--- EXERCISE AIM ---
A single stretch of the material below is to be transcribed exactly, starting at the line with "Free spiral notepad" and ending after the line with "Manager, Learning and Engagement, who manages".

□ □ □ □ □ □ □

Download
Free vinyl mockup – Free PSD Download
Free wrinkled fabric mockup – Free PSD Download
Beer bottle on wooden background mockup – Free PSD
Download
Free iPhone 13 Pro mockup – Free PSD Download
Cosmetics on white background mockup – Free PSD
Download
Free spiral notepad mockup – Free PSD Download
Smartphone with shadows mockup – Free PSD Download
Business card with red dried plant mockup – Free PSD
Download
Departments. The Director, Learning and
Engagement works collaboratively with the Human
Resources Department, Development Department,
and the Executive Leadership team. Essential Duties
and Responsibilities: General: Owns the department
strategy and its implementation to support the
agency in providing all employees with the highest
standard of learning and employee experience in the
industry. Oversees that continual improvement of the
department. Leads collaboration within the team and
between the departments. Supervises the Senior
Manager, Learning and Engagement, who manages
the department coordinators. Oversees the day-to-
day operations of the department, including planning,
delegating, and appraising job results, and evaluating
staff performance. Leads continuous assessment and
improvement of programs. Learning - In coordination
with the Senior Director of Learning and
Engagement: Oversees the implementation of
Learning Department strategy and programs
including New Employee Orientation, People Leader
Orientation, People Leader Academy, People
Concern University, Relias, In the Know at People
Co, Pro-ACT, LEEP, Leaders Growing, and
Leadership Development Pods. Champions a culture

□ □ □ □ □ □ □

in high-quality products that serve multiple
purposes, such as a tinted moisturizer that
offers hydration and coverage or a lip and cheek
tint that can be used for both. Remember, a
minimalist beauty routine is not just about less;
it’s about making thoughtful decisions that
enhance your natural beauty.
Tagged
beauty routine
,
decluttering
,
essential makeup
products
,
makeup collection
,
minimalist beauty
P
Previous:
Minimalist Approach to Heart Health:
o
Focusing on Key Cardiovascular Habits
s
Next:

□ □ □ □ □ □ □

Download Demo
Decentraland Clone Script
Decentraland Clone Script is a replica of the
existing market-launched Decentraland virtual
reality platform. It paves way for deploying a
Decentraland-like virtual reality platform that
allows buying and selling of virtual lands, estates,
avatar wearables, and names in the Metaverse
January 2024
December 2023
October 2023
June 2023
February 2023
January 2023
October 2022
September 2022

□ □ □ □ □ □ □

--- RESPONSE FOR THIS EXERCISE ---
Free spiral notepad mockup – Free PSD Download
Smartphone with shadows mockup – Free PSD Download
Business card with red dried plant mockup – Free PSD
Download
Departments. The Director, Learning and
Engagement works collaboratively with the Human
Resources Department, Development Department,
and the Executive Leadership team. Essential Duties
and Responsibilities: General: Owns the department
strategy and its implementation to support the
agency in providing all employees with the highest
standard of learning and employee experience in the
industry. Oversees that continual improvement of the
department. Leads collaboration within the team and
between the departments. Supervises the Senior
Manager, Learning and Engagement, who manages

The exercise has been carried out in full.